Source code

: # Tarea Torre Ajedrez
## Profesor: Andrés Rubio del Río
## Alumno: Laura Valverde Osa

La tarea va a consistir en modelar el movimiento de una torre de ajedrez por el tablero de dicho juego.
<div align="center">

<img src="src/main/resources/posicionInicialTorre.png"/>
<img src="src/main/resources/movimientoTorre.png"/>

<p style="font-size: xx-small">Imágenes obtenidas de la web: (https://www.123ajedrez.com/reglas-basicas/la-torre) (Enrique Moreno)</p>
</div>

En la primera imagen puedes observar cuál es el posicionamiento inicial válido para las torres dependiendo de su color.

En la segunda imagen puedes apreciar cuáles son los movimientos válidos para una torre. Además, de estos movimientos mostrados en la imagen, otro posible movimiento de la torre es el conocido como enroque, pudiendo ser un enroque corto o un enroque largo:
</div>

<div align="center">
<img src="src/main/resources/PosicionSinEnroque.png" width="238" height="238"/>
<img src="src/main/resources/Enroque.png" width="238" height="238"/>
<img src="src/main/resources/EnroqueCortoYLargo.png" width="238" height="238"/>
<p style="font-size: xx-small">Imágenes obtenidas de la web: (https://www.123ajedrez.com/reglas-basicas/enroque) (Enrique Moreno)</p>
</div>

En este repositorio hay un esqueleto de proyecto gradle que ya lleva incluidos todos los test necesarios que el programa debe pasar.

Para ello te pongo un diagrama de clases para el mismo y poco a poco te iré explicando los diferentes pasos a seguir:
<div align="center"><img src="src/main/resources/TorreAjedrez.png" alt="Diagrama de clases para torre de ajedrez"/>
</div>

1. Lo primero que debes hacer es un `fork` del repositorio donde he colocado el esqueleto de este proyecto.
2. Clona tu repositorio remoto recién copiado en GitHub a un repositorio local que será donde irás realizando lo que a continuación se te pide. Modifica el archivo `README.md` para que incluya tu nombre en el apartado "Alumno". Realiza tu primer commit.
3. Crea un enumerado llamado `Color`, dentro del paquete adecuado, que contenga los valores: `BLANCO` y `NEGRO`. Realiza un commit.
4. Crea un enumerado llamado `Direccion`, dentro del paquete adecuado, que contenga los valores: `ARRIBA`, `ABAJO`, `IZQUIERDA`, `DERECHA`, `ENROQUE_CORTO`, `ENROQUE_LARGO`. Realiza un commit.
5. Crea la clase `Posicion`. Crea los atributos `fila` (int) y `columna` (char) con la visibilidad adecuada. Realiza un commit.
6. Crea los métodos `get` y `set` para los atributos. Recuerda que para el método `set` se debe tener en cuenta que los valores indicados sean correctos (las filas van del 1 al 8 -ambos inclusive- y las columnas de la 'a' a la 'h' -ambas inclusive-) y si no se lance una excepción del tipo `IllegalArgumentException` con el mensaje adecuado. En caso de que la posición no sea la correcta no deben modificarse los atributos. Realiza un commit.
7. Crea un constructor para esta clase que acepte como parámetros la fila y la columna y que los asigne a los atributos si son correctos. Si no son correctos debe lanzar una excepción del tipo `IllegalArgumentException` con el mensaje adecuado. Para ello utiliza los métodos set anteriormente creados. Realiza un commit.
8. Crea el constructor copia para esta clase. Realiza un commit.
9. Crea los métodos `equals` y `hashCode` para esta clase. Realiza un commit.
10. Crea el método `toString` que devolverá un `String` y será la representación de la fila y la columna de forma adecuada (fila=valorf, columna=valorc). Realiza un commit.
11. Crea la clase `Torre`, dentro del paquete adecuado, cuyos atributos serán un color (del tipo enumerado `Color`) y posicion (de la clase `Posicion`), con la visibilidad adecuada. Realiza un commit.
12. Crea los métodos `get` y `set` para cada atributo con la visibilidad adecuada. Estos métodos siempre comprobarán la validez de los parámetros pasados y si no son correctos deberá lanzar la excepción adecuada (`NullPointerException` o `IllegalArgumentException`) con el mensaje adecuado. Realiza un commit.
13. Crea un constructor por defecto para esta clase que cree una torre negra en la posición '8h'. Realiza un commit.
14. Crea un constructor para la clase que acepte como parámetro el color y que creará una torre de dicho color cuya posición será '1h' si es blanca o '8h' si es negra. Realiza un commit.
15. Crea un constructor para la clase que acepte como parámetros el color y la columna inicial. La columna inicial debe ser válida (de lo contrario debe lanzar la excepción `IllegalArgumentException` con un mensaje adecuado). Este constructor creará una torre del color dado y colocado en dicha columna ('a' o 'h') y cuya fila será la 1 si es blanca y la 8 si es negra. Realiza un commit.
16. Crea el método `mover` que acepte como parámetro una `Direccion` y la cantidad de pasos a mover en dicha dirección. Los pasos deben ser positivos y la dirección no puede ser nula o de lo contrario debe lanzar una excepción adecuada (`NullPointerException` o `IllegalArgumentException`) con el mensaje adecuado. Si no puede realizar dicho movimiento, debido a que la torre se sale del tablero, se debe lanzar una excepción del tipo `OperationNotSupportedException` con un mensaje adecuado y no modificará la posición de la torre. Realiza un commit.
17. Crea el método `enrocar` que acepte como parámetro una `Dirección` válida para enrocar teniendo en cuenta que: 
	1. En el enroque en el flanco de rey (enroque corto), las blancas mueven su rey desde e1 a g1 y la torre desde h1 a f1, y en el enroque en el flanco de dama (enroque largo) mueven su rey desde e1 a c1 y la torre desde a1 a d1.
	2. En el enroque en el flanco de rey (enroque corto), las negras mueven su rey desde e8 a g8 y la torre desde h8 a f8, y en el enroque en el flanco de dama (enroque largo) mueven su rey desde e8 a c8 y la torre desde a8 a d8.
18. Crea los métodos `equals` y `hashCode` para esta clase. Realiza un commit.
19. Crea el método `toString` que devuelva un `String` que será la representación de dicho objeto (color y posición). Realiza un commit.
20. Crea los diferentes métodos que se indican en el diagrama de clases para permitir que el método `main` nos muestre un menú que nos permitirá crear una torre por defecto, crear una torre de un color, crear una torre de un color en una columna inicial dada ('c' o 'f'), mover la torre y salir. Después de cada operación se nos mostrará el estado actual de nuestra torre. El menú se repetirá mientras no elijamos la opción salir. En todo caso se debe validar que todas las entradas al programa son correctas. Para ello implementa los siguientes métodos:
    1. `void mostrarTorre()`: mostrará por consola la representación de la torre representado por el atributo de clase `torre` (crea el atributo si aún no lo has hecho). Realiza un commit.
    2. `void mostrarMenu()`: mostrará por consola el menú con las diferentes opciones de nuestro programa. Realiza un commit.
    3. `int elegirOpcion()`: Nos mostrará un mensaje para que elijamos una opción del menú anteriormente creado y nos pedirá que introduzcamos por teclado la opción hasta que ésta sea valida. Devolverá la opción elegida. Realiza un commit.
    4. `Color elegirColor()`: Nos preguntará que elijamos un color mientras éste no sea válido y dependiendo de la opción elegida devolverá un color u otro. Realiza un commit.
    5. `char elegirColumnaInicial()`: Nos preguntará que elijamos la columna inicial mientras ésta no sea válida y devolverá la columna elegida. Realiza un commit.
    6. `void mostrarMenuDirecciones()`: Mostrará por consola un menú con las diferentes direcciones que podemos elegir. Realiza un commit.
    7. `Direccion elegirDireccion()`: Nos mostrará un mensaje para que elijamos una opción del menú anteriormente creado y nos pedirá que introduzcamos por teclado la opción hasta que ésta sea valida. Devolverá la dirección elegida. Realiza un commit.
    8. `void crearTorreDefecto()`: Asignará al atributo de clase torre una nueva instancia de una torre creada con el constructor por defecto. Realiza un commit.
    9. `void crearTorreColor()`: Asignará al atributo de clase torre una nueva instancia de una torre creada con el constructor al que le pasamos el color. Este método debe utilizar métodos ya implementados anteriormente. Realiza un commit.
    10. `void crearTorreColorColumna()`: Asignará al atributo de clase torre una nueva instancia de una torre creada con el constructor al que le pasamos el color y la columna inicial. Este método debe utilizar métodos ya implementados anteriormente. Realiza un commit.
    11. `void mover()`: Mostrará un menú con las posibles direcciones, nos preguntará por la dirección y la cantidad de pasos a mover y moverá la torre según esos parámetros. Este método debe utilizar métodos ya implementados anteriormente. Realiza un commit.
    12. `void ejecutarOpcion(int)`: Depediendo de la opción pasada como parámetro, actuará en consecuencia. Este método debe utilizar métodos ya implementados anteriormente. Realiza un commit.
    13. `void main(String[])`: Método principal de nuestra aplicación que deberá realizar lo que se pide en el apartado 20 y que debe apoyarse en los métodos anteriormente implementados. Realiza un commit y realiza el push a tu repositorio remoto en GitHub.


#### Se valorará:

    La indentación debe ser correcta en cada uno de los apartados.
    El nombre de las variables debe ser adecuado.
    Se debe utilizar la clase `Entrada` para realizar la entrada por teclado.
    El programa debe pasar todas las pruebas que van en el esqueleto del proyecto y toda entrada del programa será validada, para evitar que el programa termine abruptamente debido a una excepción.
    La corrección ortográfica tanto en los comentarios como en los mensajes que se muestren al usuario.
□ □ □ □ □ □ □
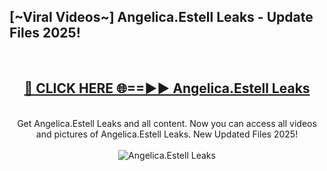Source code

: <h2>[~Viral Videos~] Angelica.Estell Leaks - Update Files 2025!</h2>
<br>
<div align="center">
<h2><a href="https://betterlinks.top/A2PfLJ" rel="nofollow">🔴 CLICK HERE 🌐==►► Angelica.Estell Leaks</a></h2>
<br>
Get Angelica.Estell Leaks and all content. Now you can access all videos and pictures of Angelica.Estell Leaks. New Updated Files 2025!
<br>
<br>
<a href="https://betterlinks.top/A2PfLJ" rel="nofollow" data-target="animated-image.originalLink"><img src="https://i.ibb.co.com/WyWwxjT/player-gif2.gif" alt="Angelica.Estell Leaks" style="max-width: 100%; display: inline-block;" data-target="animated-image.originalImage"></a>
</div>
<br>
□ □ □ □ □ □ □
= Work request =
Once you have gone through the listing, state the number of lines holding the word "ésta" and nothing else.

= Result of this task =
3